## Okuma Metni
◇ ◇ ◇

X

İnsanların çok geç farkına vardığı 10 uyanış çağrısı

Bazı anlar, bazı günler sanki hiç geçmeyecekmiş gibi gelse de aslında ‘zaman’ çok hızlı akıp gidiyor. Bir bakmışız aylar, yıllar geçmiş ve ‘Ah nerede o günler…’ ya da ‘Bizden geçti artık…’ gibi serzenişler başlamış… Geçmişe takılıp kalmakla ya da gelecek için endişe duymakla geçen bir ömür mü yoksa ‘anı’ yaşadığımız, geçen her saniyenin hakkını verdiğimiz bir hayat mı? Hangisi sizin tercihiniz olurdu? Şüphesiz ki hepimiz dolu dolu yaşamak, her anın tadını çıkarmak, kendimiz için güzel anılar biriktirmek, gelişmeye, büyümeye devam etmek isteriz…

Öyleyse bir şeylerin farkına varmak için daha fazla zaman kaybetmeye gerek yok. Gelin, birçoğumuzun çok geç farkına vardığı gerçekleri görmeyi ve ciddiye almayı daha fazla ertelemeyelim. Hazırsanız başlıyoruz: İşte insanların çok geç farkına vardığı 10 uyanış çağrısı…

“Gerçek hayatın doğum ve ölüm anların arasında değildir. Gerçek hayatın şu an ve bir sonraki nefesin arasındadır.”

Hayatın gerçek değeri, doğumdan ölüme kadar geçen zaman diliminde değil, şimdiki anın ve bir sonraki nefesin arasındadır. Şu anda içinde bulunduğumuz ‘an’, gerçek hayatı oluşturan en değerli zamanlardır. Dolayısıyla, her anı tamamen, sevgiyle, huzurla, korkusuzca ve pişmanlık duymadan yaşamayı deneyimleyin. Ve bu an içinde, sahip olduğunuz tüm imkanlarla en iyisini yapmaya çalışın; çünkü herhangi birinden, kendiniz de dahil olmak üzere, bekleyebileceğiniz/beklemeniz gereken tek şey budur.

İlginizi çekebilir: Anda yaşamak neden bu kadar önemlidir?

“Hayat, sandığın kadar uzun değil. Yarınlar sınırlı. Hala yapman gereken ne varsa, bugün yapmaya başla.”

Hayatın sürekli ilerleyen bir akışı var ve geçmişe dönüş yok. Seksen yıl kimseye garanti edilmemiş. Ya da 90 ya da 100… Ne kadar yaşayacağımızı bilmiyoruz, belki de çok daha azı. Yarınlarımızın sınırlı olduğunu hatırlamak önemli. Geleceğimizi ertelemek yerine, yapmamız gereken şeyleri bugünden başlatmalıyız. İçimizdeki tutkuları harekete geçirmek, hayallerimizi gerçekleştirmek için zamanı kaçırmamalıyız. Siz de hemen şimdi harekete geçin.

◇ ◇ ◇

## Kayıt Alıntıları
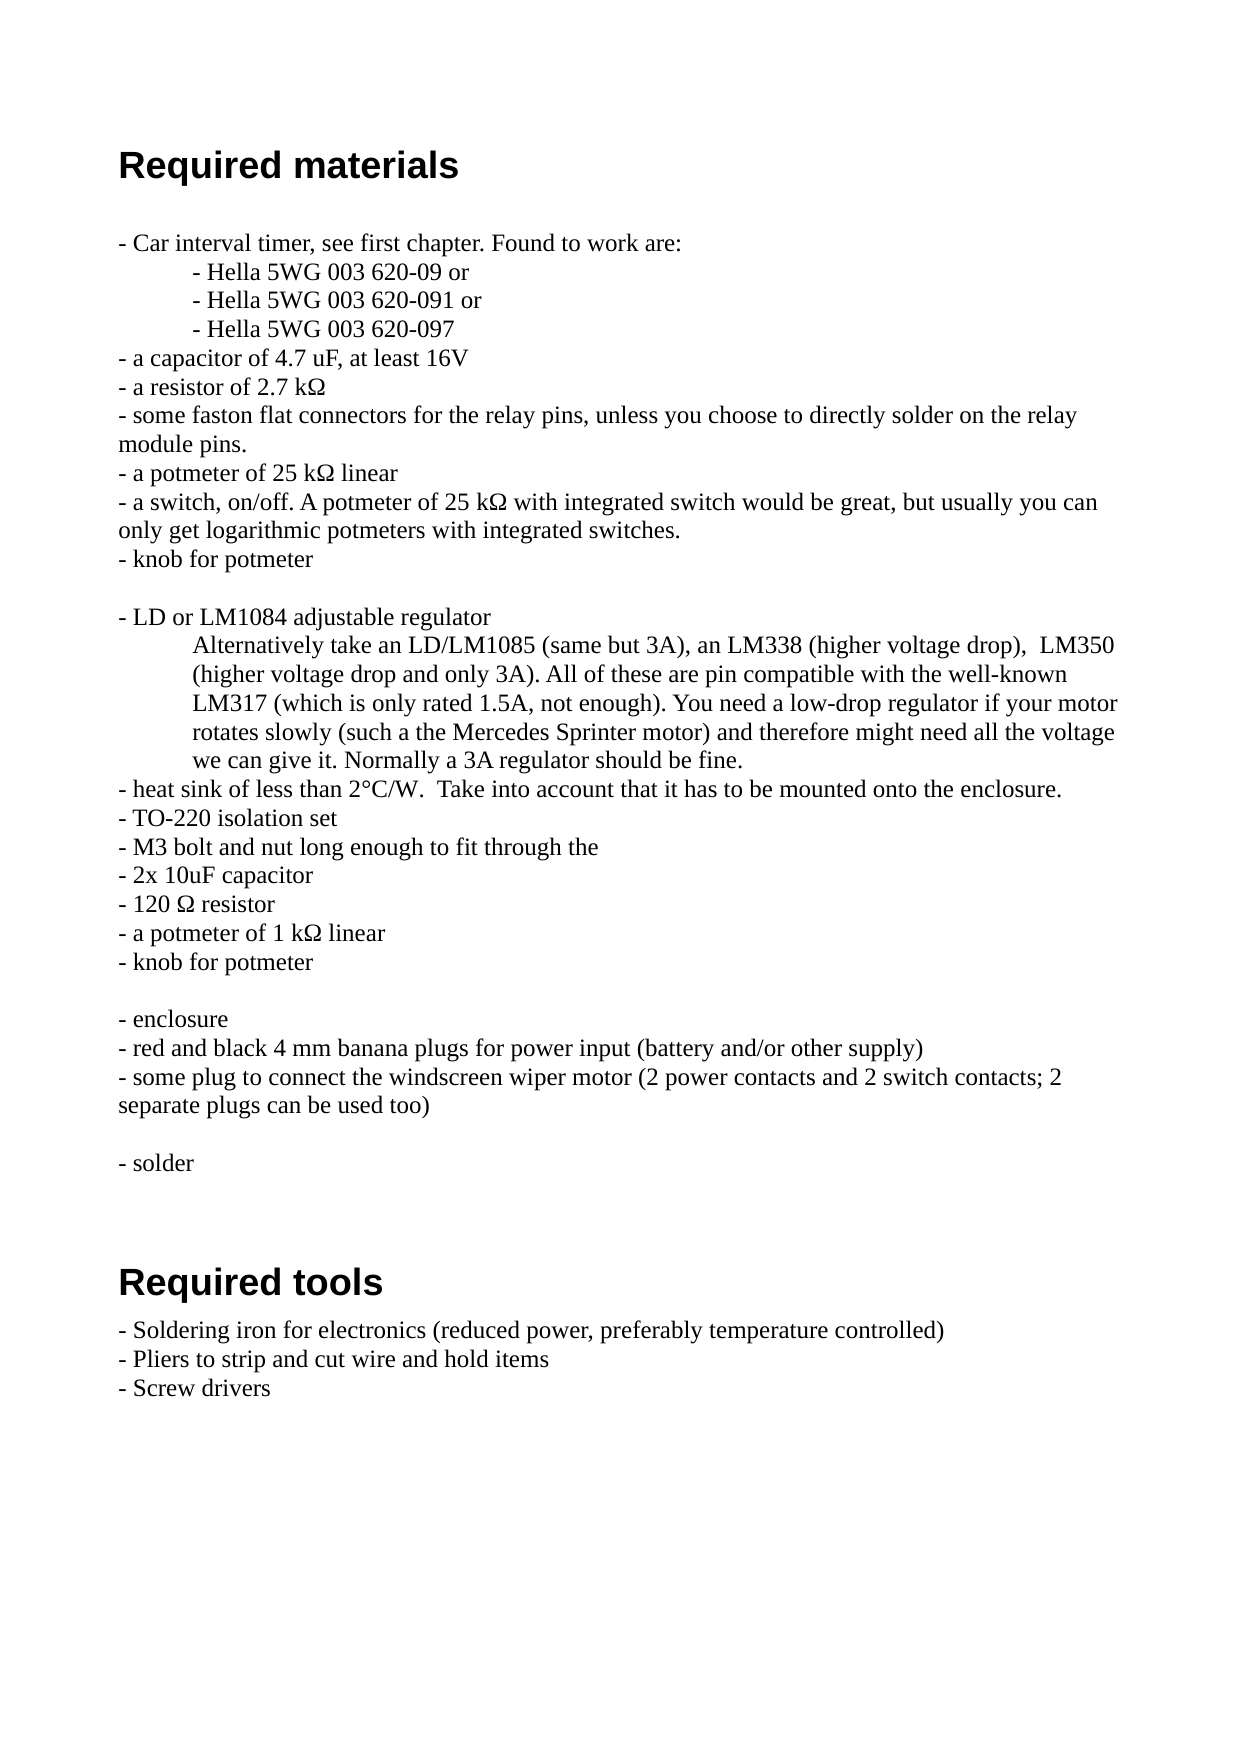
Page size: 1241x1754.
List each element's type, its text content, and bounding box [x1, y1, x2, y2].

text - red and black 4 mm banana plugs for power input (battery and/or other supply) [118, 1033, 1122, 1062]
text - solder [118, 1148, 1122, 1177]
text - knob for potmeter [118, 947, 1122, 976]
text - a potmeter of 1 kΩ linear [118, 918, 1122, 947]
text - Hella 5WG 003 620-091 or [118, 286, 1122, 314]
text - a switch, on/off. A potmeter of 25 kΩ with integrated switch would be great, but usually you can only get logarithmic potmeters with integrated switches. [118, 487, 1122, 544]
text - 120 Ω resistor [118, 889, 1122, 918]
text - M3 bolt and nut long enough to fit through the [118, 832, 1122, 861]
text - heat sink of less than 2°C/W. Take into account that it has to be mounted onto the enclosure. [118, 774, 1122, 803]
text - enclosure [118, 1004, 1122, 1033]
text - knob for potmeter [118, 544, 1122, 573]
text - Soldering iron for electronics (reduced power, preferably temperature controlled) [118, 1315, 1122, 1344]
text - some faston flat connectors for the relay pins, unless you choose to directly solder on the relay module pins. [118, 401, 1122, 458]
subtitle Required tools [118, 1259, 1122, 1303]
subtitle Required materials [118, 143, 1122, 187]
text - a resistor of 2.7 kΩ [118, 372, 1122, 401]
text - Screw drivers [118, 1373, 1122, 1402]
text Alternatively take an LD/LM1085 (same but 3A), an LM338 (higher voltage drop), LM350 (higher voltage drop and only 3A). All of these are pin compatible with the well-known LM317 (which is only rated 1.5A, not enough). You need a low-drop regulator if your motor rotates slowly (such a the Mercedes Sprinter motor) and therefore might need all the voltage we can give it. Normally a 3A regulator should be fine. [192, 631, 1122, 774]
text - a potmeter of 25 kΩ linear [118, 458, 1122, 487]
text - LD or LM1084 adjustable regulator [118, 602, 1122, 631]
text - Hella 5WG 003 620-097 [118, 314, 1122, 343]
text - some plug to connect the windscreen wiper motor (2 power contacts and 2 switch contacts; 2 separate plugs can be used too) [118, 1062, 1122, 1119]
text - Hella 5WG 003 620-09 or [118, 257, 1122, 286]
text - TO-220 isolation set [118, 803, 1122, 832]
text - Pliers to strip and cut wire and hold items [118, 1344, 1122, 1373]
text - Car interval timer, see first chapter. Found to work are: [118, 228, 1122, 257]
text - a capacitor of 4.7 uF, at least 16V [118, 343, 1122, 372]
text - 2x 10uF capacitor [118, 861, 1122, 889]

◇ ◇ ◇

## Görevler
1. Uyanış çağrıları hakkındaki metne göre hayatın gerçek değeri hangi iki şeyin arasında bulunur?
2. Uyanış çağrıları hakkındaki metni kaldığı noktadan sürdürün.
Öğelerin buradaki çalışmayla hiçbir ilgisi yoktur.

## Görev Yanıtları
1. Şimdiki an ile bir sonraki nefesin arasında bulunur.

2.
“Bugün yaptığın fedakarlıklar gelecekte karşılığını verecektir. Hayallerin, korkularından büyük olsun.”

Bugün attığımız adımlar, gelecekteki başarılarımızın temelini oluşturur. Fedakarlık yapmak ve zorlukları göğüslemek, gelecekte bize büyük bir ödül getirecektir. Buna inanın ve bu doğrultuda çalışın. Aksi halde korkularınızın sizi ele geçirmesine izin verirseniz istemediğiniz bir hayatın içine hapsolup kalırsınız. Çalışın, gerekirse daha çok çalışın, emek harcayın ve o istediğiniz yaşamı kendi ellerinizle inşa edin. Hiçbir şey altın tepside sunulmuyor, siz çaba gösterdikçe emeklerinizin karşılığını da görmeye başlayacaksınız.

“Ertelediğinde, dünün kurbanı olursun. Ancak proaktif ve üretken olduğunda, dün adeta sırtından yük almak için yardım eden bir dost gibi olur.”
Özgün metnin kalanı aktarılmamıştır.